◆ 所给文本:
◇ ◇ ◇
了解奶牛们的人都知道，奶牛喜欢成群结队．观察约翰的N(1≤N≤100000)只奶牛，你会 发现她们已经结成了几个“群”．每只奶牛在吃草的时候有一个独一无二的位置坐标Xi，Yi(l≤Xi，Yi≤[1．.10^9]；Xi，Yi∈整数．当满足下列两个条件之一，两只奶牛i和j是属于同一个群的：

  1．两只奶牛的曼哈顿距离不超过C(1≤C≤10^9)，即lXi - xil+IYi - Yil≤C.

  2．两只奶牛有共同的邻居．即，存在一只奶牛k，使i与k，j与k均同属一个群．

    给出奶牛们的位置，请计算草原上有多少个牛群，以及最大的牛群里有多少奶牛

Input

   第1行输入N和C，之后N行每行输入一只奶牛的坐标．

Output

仅一行，先输出牛群数，再输出最大牛群里的牛数，用空格隔开．

Sample Input

4 2
1 1
3 3
2 2
10 10

* Line 1: A single line with a two space-separated integers: the
number of cow neighborhoods and the size of the largest cow
neighborhood.

Sample Output

2 3

OUTPUT DETAILS:
There are 2 neighborhoods, one formed by the first three cows and
the other being the last cow. The largest neighborhood therefore
has size 3.

由于本人智商问题这玩意儿困扰了我好久。。。

看了网上大牛的解释对于曼哈顿距离做如下处理：

  设任意两点坐标分别为(x1,y1)与(x2,y2)

  两点曼哈顿距离有四种情况：

  x1 - x2 + y1 - y2

  x1 - x2 + y2 - y1

  x2 - x1 + y1 - y2

  x2 - x1 + y2 - y1

  设X  = x + y,Y = x - y

  于是上述四个式子简化为max(|X1 - X2|,|Y1 - Y2|)

  然后维护X的同时将每个Y写入treap就好啦。。

  (每个点看看在treap的前驱后继能不能连边就是咯）

//对于我的代码。。没事开long long就WA，生气用int结果AC了。。真是呵呵哒

#include<cstdio>
#include<iostream>
#include<algorithm>
#include<cstring>
#include<string>
#include<queue>
#include<stack>
#include<vector>
#include<cstdlib>
#include<map>
#include<cmath>
#include<set>
using namespace std;


const int maxn = 5e5 + 10;
const int INF = 2e9 + 10;


typedef int LL;


struct P{
LL x,y;
bool operator < (const P &b) const{
return x + y < b.x + b.y;
} 
}poi[maxn];


LL n,i,j,father[maxn],c,Size = 0,Max = 0,Siz[maxn];


queue <LL> q;


LL fa (LL k)
{
return k == father[k]?k:father[k] = fa(father[k]);
}


class data{

private :

struct Node{
Node *ch[2];
LL key,pri,N;
}pool[maxn],*root,*tot;

LL pos (Node *a,LL N)
{
LL N_key = poi[N].x - poi[N].y;
if (a -> key > N_key) return 0;
if (a -> key < N_key) return 1;
if (a -> N < N) return 1;
if (a -> N > N) return 0;
return -1;
}

void rotate (Node *&x,LL d)
{
Node *y = x -> ch[d];
x -> ch[d] = y -> ch[d^1];
y -> ch[d^1] = x;
x = y;
}

void Insert (Node *&x,LL N,LL pri)
◇ ◇ ◇
◆ 源数据:

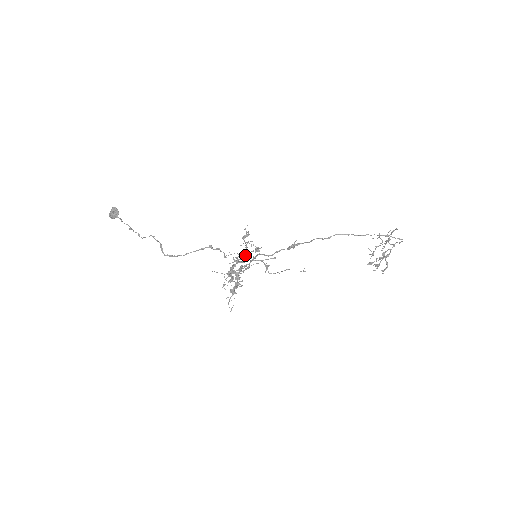
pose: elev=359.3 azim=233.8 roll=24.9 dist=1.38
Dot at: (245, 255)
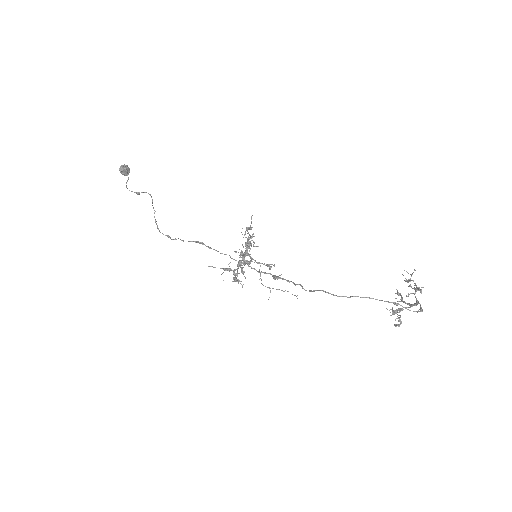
◇ ◇ ◇
◆ 任务目标:
A – 在奶牛群题解中，从"LL pos (Node"起一直往下到"(Node *&x,LL d)"为止，把这一段原样重新写出。
B – 按照奶牛群题解的输出要求，牛群数和最大牛群里的牛数之间用什么隔开？
C – 接上奶牛群题解末尾的代码，从它停下的地方继续往下写。

◆ 各题答案:
A –
LL pos (Node *a,LL N)
{
LL N_key = poi[N].x - poi[N].y;
if (a -> key > N_key) return 0;
if (a -> key < N_key) return 1;
if (a -> N < N) return 1;
if (a -> N > N) return 0;
return -1;
}

void rotate (Node *&x,LL d)

B – 用空格隔开。

C –
{
LL key = poi[N].x - poi[N].y;
if (x == NULL)
{
x = tot++;
x -> key = key;
x -> N = N;
x -> pri = pri;
return;
}
LL d = pos(x,N);
Insert(x -> ch[d],N,pri);
if (x -> ch[d] -> pri > x -> pri) rotate(x,d);
}

void Remove(Node *&x,LL N)
{
LL d = pos(x,N);
if (d == -1)
{
if (x -> ch[0] != NULL && x -> ch[1] != NULL)
{
LL d2 = x -> ch[0] -> pri > x -> ch[1] -> pri?0:1;
rotate(x,d2);
Remove(x -> ch[d2^1],N);
}
else {
if (x -> ch[0] == NULL && x -> ch[1] == NULL)
{
x = NULL;
return;
}
if (x -> ch[0] == NULL) x = x -> ch[1];
else x = x -> ch[0];
}
}
else Remove(x -> ch[d],N);
}

LL find_pre(LL N)
{
Node *x = root;
LL N_key = poi[N].x - poi[N].y;
LL Max = -INF - 10,ret;
while (x != NULL)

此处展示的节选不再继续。